## Document excerpt

IMF Survey: Forceful Action Needed to Contain Crisis, Panel Agrees

October 14, 2008

  • Policymakers unveiling more appropriate steps to deal with crisis
  • Measures must be coordinated among governments, explained to public
  • Recession appears inevitable, but can be made less severe by right policies

Policymakers must act quickly and forcefully to contain the crisis that has frozen credit markets in most advanced economies and threatens a global recession, financial experts agreed at a seminar during the IMF-World Bank Annual Meetings.


Five leading financial market players on a panel to discuss "Turmoil in Global Financial Markets: Prospects and Policies" October 12 also stressed that any policy package should also be coordinated and comprehensive.

"Time is of the essence," said George Soros, chairman of Soros Fund Management. "Right now we are teetering on the brink of panic brought about by the failure of the authorities to anticipate and react. They have consistently been behind the curve. Now they have to get ahead of it."

After more than a year of piecemeal and largely inadequate responses to a credit crisis that started with foreclosures in the U.S. subprime mortgage market, policymakers are unveiling more appropriate steps to deal with a crisis that became more dire following the bankruptcy of investment bank Lehman Brothers, the panel said.

Inject capital

Authorities in the United States, the United Kingdom, and the European Union have just announced plans to inject capital into banking systems weakened by deteriorating asset quality, to remove many of the bad assets from the books of these institutions, to expand the provision of liquidity to the financial system, and to provide guarantees to lenders and depositors.

El-Erian: Policies appeared to be crossing the line from "necessary to necessary and sufficient" (IMF photo)

It was not that U.S. authorities failed to take action, but that their actions were reactive rather than proactive and comprehensive and proved to be "insufficient," according to Mohamed El-Erian, co-chief executive of the asset-management firm PIMCO. Now policies appear to be crossing the line from "necessary to necessary and sufficient." U.S. policymakers have changed their approach from talking about measures to talking about packages and have replaced sequential with simultaneous implementation. The focus has shifted from a U.S.-centric to a global solution.

Talk is not enough, the panelists agreed. Policymakers must take steps that they can explain to the public. And those steps have to be coordinated among governments, cover all of the problems, and be perceived as forceful enough to succeed.

Alexander: Markets are extraordinarily frail and fearful and the short-term risks of a further implosion are high (IMF photo)

Markets are extraordinarily frail and fearful and the short-term risks of a further implosion are high, said Lewis Alexander, chief economist for Citigroup. "Universities can't make their payroll because the money market funds in which they invested their cash tell them they can't get it back.... When those things happen broadly across the economy, you are going to see risk aversion that can drive the economy down quite sharply in the short run," he said.

Extra incentive

Moreover, the threat of a serious global recession overhangs the markets, giving investors extra incentive to pull back and making it more difficult for policies to succeed. The IMF last week, in its World Economic Outlook, predicted virtually no economic growth for advanced economies and a sharp slowdown in developing economies over the next year.

## Data excerpts

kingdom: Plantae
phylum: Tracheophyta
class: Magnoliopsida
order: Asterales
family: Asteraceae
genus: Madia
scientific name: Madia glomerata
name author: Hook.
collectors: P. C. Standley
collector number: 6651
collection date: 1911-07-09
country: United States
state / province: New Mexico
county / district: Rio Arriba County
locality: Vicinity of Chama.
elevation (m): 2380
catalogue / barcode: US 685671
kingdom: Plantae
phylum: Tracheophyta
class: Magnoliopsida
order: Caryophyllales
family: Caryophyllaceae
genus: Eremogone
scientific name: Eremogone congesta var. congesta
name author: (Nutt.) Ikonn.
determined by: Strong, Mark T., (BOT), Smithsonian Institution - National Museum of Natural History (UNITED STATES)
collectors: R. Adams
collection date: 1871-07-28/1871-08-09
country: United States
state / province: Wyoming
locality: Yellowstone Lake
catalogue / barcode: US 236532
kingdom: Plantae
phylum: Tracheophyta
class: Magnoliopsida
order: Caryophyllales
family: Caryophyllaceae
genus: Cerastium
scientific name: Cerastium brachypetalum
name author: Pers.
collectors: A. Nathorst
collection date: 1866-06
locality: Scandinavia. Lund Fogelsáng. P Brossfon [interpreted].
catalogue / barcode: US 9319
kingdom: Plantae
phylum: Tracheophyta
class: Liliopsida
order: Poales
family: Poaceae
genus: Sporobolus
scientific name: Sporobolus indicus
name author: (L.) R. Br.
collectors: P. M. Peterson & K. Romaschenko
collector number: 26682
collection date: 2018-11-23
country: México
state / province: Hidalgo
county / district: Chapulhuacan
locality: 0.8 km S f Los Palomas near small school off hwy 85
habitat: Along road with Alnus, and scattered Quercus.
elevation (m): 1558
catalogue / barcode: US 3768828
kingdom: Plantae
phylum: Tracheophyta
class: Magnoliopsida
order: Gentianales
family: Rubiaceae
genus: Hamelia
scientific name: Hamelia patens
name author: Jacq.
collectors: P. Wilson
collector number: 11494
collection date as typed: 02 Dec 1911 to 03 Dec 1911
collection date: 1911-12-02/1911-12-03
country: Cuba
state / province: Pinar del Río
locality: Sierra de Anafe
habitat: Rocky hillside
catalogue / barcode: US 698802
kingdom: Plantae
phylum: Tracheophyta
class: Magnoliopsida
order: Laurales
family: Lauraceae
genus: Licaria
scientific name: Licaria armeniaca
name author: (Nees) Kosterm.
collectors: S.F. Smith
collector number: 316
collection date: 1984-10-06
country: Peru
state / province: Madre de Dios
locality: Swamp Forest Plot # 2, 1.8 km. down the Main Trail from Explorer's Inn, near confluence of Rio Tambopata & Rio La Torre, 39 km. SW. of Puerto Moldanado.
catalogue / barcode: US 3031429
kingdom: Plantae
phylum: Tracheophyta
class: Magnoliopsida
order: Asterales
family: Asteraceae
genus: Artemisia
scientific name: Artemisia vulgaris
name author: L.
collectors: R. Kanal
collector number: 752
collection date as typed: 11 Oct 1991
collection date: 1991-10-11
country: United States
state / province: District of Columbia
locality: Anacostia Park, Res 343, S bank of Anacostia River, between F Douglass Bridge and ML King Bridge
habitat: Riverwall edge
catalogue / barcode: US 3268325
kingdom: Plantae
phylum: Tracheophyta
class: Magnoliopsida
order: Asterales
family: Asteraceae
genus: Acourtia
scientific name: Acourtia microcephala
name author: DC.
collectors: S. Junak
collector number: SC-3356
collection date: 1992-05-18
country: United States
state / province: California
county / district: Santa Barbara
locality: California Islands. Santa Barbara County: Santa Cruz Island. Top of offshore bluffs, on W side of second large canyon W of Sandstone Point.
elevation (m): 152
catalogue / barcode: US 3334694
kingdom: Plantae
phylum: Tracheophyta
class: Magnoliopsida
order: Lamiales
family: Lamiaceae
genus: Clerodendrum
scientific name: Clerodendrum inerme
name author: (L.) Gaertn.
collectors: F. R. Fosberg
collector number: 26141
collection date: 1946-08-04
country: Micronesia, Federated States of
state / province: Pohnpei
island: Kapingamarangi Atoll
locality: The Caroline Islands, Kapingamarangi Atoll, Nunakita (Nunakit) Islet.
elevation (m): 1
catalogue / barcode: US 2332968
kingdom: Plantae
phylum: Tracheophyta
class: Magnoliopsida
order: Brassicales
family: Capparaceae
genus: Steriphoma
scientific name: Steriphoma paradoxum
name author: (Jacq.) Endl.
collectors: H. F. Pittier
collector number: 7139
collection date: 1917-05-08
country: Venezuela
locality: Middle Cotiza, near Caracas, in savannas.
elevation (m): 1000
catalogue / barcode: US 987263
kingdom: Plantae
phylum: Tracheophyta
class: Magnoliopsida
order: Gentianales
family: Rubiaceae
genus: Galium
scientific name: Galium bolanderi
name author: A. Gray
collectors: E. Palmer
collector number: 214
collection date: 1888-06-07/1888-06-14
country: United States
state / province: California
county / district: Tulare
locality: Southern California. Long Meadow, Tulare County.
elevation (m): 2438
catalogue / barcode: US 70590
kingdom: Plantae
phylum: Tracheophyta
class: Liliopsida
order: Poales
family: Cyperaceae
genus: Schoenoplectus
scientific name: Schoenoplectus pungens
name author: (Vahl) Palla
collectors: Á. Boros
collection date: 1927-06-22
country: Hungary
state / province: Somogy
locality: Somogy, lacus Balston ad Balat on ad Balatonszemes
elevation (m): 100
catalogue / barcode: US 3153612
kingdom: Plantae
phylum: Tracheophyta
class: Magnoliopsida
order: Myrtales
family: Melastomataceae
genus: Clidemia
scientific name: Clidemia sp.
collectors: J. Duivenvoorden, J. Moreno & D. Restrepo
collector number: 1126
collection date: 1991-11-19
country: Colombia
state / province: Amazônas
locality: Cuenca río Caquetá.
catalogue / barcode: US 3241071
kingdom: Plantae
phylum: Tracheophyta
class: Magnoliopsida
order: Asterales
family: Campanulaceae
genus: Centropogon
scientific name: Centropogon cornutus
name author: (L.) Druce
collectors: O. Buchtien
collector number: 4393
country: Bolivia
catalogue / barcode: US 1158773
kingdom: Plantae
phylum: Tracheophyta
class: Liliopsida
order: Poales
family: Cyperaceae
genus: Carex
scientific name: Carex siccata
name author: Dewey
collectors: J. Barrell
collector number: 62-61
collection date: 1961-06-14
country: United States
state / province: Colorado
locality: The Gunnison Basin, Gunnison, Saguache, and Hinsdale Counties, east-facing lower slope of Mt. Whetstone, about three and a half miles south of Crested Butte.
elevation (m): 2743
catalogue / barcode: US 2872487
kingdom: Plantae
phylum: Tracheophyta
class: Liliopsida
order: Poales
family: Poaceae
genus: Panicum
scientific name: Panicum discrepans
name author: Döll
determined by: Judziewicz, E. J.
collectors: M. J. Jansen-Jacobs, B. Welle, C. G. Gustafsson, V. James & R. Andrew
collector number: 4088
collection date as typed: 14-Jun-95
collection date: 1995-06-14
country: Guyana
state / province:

## Complete the following
**a.** Return the passage of the IMF Survey article that runs from "Policymakers must act" up to and including "Bank Annual Meetings.", copied word for word.
**b.** Translate this sentence from the IMF Survey article into Spanish: "Talk is not enough, the panelists agreed."
**c.** Answer these questions using the IMF Survey article:
(i) On what date did the panel discuss "Turmoil in Global Financial Markets: Prospects and Policies"?
(ii) At which asset-management firm is Mohamed El-Erian co-chief executive?
(iii) In which publication did the IMF predict virtually no economic growth for advanced economies?

## In response
**a.**
Policymakers must act quickly and forcefully to contain the crisis that has frozen credit markets in most advanced economies and threatens a global recession, financial experts agreed at a seminar during the IMF-World Bank Annual Meetings.

**b.** Hablar no basta, coincidieron los panelistas.

**c.**
(i) October 12
(ii) PIMCO
(iii) The World Economic Outlook